# Selected passage
◆ ◆ ◆ ◆

The Recipe Intro↓ has more information, related links as well as Recipe Video. Don’t forget to check it out.

Prep time:30 min Cook time 1 hour 30 minute Yield: 1 7 inch square cake
read the recipe introduction

Kek Lapis - Indonesian Layer Cake

You can strike through ingredients, as you prep them, by clicking on the ingredient.

Ingredients:

Eggs 7
Extra fine-grained sugar 150 gms
All-purpose flour 90 gms
unsalted butter, softened ( Wijsman Dutch Butter is recommended) 150 gms
Pure vanilla extract 1 tsp
Condensed milk 1 Tbsp
Brandy/Rum (optional- may omit or substitute with essence) 1 Tbsp
Spice powder ( a combination of cinnamon and allspice ) - use more if you like a stronger scent ¼ tsp

Method:

  1. Bring the eggs out from the fridge and separate the yolks from the whites.  Leave outside, to bring to room temperature.
  2. Allow the butter to soften at room temperature as well.
  3. Sift the flour together with the powdered spices, 3 times.
  4. Preheat oven to 180 ºC / 356 ºF  (ONLY top heating element on OR Grill / Broil function).

◆ ◆ ◆ ◆

# Stored rows
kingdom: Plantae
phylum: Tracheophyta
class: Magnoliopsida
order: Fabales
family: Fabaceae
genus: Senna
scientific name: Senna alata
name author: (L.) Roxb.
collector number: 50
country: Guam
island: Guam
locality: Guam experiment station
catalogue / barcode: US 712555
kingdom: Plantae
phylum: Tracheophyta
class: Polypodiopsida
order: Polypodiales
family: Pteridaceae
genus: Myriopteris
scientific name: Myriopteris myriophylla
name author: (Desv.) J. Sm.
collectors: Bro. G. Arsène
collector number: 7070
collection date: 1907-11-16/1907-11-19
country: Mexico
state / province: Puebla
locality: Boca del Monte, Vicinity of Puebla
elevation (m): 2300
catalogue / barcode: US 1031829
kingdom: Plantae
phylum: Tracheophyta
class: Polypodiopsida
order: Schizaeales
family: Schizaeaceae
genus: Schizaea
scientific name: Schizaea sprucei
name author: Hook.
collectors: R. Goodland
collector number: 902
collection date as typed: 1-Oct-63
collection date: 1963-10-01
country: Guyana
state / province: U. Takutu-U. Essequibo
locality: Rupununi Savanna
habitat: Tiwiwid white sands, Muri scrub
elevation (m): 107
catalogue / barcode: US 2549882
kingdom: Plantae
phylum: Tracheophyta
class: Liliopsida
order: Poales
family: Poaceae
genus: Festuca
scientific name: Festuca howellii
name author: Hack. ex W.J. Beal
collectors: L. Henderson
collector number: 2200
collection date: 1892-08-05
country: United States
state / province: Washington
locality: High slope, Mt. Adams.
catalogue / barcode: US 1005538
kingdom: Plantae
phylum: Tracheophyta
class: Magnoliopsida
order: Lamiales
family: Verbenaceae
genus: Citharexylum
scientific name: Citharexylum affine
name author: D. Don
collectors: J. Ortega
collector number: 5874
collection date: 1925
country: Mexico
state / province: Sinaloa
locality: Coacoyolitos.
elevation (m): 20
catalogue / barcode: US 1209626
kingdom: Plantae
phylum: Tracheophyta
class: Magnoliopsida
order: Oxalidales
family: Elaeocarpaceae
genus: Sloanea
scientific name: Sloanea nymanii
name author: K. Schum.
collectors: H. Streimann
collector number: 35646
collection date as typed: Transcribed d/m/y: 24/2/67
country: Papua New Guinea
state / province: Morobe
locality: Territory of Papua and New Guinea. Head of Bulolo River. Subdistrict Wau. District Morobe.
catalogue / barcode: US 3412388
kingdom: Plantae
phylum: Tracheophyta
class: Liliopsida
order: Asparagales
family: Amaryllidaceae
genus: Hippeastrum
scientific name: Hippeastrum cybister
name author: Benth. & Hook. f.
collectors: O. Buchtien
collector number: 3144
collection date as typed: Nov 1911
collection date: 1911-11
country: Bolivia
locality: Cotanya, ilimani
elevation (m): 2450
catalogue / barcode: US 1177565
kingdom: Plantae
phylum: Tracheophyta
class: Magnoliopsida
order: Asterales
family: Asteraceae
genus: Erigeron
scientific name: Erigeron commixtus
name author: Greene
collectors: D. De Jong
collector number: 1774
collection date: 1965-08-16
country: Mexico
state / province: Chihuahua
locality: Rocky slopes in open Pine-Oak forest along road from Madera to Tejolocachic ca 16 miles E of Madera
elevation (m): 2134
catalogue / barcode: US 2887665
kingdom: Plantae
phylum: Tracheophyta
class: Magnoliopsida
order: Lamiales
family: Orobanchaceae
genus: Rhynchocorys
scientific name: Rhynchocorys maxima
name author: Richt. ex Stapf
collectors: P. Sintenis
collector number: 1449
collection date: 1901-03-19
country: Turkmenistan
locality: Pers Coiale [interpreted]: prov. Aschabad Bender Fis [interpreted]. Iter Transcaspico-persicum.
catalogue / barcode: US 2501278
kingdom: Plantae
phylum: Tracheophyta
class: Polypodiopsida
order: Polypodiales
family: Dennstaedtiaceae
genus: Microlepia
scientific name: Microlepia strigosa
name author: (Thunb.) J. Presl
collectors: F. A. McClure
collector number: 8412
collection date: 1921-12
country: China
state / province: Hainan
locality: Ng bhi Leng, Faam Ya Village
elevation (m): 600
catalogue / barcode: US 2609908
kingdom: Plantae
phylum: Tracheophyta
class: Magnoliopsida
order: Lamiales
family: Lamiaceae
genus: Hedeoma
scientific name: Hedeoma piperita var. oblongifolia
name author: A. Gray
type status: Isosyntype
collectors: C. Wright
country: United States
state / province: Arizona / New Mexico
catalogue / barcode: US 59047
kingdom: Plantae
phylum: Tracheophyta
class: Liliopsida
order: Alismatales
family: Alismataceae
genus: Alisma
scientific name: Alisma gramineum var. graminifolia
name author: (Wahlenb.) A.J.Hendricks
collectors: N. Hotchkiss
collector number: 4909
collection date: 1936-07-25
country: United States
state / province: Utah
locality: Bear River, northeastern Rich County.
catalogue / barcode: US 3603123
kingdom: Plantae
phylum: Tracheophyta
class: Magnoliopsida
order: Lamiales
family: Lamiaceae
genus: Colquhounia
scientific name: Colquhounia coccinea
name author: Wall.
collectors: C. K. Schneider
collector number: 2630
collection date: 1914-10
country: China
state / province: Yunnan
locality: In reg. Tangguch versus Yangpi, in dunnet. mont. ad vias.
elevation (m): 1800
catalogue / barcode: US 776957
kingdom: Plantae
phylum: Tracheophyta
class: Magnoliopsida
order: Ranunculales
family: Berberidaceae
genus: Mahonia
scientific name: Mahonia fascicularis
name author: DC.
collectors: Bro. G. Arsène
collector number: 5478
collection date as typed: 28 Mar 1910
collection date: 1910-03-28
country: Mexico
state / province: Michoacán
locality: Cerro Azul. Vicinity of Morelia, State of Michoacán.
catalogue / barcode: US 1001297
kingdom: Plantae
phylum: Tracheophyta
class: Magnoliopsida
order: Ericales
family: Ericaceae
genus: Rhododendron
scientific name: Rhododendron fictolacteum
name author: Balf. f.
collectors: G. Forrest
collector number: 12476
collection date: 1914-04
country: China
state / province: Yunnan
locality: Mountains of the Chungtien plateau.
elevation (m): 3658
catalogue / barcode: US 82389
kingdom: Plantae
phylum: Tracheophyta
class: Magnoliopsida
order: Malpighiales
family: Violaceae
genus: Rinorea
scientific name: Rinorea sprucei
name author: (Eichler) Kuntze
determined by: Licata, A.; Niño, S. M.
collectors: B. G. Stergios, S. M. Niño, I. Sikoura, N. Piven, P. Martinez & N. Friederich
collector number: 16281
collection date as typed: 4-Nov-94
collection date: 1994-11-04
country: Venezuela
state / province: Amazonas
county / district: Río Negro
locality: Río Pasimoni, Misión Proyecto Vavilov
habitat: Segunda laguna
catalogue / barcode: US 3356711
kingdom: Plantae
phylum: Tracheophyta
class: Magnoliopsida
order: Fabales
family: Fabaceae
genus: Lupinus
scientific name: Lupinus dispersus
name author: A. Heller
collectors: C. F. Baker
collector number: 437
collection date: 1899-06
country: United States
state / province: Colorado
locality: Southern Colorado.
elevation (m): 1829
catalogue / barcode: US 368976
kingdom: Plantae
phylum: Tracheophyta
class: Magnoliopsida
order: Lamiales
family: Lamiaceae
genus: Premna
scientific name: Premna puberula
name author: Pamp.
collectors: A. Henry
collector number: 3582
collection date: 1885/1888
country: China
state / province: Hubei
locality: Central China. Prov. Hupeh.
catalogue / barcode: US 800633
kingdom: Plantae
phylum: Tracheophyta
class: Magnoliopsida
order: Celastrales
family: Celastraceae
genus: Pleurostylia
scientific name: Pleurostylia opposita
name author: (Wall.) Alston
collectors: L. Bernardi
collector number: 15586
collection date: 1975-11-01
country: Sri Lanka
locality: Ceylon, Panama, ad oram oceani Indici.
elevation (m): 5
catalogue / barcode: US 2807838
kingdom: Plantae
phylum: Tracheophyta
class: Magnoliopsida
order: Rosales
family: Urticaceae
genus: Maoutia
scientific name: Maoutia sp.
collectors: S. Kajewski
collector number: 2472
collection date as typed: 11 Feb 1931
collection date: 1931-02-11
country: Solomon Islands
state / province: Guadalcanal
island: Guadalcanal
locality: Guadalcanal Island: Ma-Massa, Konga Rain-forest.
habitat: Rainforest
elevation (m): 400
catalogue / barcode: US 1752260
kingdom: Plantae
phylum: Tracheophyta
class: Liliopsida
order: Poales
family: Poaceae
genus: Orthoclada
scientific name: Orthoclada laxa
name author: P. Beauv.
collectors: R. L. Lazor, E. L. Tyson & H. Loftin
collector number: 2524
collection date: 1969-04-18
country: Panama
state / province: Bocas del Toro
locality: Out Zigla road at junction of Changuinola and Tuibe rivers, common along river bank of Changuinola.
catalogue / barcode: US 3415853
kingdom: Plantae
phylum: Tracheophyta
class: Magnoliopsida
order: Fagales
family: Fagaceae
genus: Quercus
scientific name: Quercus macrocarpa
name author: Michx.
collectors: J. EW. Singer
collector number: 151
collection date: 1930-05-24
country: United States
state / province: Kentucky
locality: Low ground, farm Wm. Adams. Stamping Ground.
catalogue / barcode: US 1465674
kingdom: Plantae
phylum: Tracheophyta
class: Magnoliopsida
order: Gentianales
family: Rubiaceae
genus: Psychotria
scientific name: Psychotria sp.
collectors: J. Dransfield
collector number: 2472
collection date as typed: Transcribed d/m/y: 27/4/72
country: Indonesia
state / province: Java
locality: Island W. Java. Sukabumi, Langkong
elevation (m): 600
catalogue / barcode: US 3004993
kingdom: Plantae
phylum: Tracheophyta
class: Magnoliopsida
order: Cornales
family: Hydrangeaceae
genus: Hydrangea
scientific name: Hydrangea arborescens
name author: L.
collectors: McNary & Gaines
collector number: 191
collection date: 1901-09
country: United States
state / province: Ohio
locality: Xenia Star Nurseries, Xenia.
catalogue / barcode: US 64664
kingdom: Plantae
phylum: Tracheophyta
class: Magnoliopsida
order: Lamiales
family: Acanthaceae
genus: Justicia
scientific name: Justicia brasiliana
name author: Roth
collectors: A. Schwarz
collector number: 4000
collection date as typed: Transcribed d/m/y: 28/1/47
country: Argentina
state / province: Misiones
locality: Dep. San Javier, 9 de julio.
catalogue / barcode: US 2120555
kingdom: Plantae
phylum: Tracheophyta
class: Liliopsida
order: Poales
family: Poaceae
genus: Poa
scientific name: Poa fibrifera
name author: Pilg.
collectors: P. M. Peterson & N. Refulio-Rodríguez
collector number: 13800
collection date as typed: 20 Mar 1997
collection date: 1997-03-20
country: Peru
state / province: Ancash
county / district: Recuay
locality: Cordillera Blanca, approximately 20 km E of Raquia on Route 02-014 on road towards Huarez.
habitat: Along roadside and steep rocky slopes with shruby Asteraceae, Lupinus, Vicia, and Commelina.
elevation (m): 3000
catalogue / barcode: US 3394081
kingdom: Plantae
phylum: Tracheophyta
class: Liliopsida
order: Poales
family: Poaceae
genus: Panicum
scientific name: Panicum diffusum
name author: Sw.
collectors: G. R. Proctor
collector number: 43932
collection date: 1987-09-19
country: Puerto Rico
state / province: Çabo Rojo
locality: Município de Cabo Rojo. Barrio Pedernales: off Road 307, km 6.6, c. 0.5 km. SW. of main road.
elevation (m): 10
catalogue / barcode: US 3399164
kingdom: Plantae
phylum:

◆ ◆ ◆ ◆

# Challenge A
List every ingredient in the kek lapis recipe, along with the quantity given for each.
# Challenge B
Carry the kek lapis recipe forward from the end of its fourth method step, writing the steps that come next.

# Reply A
- Eggs: 7
- Extra fine-grained sugar: 150 gms
- All-purpose flour: 90 gms
- Unsalted butter, softened: 150 gms
- Pure vanilla extract: 1 tsp
- Condensed milk: 1 Tbsp
- Brandy/Rum: 1 Tbsp
- Spice powder: ¼ tsp

# Reply B
  5. Grease the base and sides of an aluminum – square cake tin.
  6. Line the base with greaseproof paper and then grease the paper as well.
  7. Whisk sugar and softened butter, till nice and creamy. Add the egg yolks, vanilla, condensed milk and brandy (if using) and whisk/beat again till pale in color.
  8. Use a spatula to fold in the sifted flour mixture, till well incorporated. Set aside.
  9. Rinse and wipe the beaters clean and whisk the whites in a clean bowl, till just stiff.
  10. Fold the egg white into the yolk mixture. Fold in quickly without over-mixing.
  11. Place the prepared cake under the hot grill for 1 minute. Remove from oven and add a large ladle to fill the bottom of the pan. Twist the wrists to rotate the pan, once so that the batter spreads evenly.
  12. Place back under the hot grill for about 5 minutes, till golden in color.
  13. Remove and repeat with uniform ladle measurements of batter, till all the batter is used up. I use the back of a wooden spoon to spread and distribute the next layer. Do this thoroughly but don’t be too slow about it, as the batter starts to ‘melt’ from the heat of the cooked layer.
  14. (Occasionally you want to grease the sides of the tin again, lightly. Too much greasing will result in an oily cake).
  15. You can keep an eye on the speed of browning, as oven-baking conditions will vary. Adjust the time, temperature and rack position accordingly.
  16. After the last layer is grilled, switch the setting to ‘Bake’ (top and bottom heating elements). Cover the tin with foil paper.
  17. Bake for 5 minutes more.  Leave in the pan outside to cool for 10 minutes.
  18. Turn out the cake onto a wire rack and leave to cool.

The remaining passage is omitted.